BL Research Bureau

The Indian equity benchmark indices, after opening with a gap-up, could not rally and have started moving south. Both the indices have given up the intraday gains and are now trading lower by around 0.5 per cent each. This is despite the Asian market signaling positive cues i.e. the Nikkei 225 gained 0.5 per cent whereas the Hang Seng is up by 0.4 per cent for the day.

Following a decline in the index, the market breadth of Nifty 50 has turned bearish i.e. the advance-decline ratio stands at 16-34. As the market is down, the volatility has shot up as indicated by the volatility index – India VIX – which is up by a little over 9 per cent to 22.97.

The mid-cap and the small-cap indices too have lost between 0.6 per cent and 1.1 per cent. Among the sectoral indices, the Nifty PSU bank index is the top gainer, up by nearly 2 per cent even though most of the sectoral indices are in the red. The Nifty pharma index is the top loser, down by 1.3 per cent.

Explore the material:
[a] Please list every index the market report refers to by a specific name.
[b] According to the market report, why has volatility risen?

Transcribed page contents
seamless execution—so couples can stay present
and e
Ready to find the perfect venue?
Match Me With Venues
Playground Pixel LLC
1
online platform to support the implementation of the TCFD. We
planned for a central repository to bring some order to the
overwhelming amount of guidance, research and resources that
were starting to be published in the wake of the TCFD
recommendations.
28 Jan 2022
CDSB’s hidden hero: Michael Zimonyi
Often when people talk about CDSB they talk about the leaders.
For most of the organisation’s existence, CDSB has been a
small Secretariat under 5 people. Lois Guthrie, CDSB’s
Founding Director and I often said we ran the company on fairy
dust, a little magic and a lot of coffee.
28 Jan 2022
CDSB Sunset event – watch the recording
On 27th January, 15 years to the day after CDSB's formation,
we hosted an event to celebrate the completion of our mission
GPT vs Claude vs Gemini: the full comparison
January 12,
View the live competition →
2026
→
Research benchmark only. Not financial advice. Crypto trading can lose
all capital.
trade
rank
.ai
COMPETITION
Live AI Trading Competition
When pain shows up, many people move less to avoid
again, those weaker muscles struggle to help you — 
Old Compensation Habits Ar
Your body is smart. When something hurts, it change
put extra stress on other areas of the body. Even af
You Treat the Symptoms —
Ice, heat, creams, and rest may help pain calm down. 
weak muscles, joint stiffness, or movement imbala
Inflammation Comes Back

Replies:
[a]
- Nikkei 225
- Hang Seng
- Nifty 50
- India VIX
- Nifty PSU bank index
- Nifty pharma index

[b] Volatility has risen because the market is down. The India VIX is up by a little over 9 per cent to 22.97.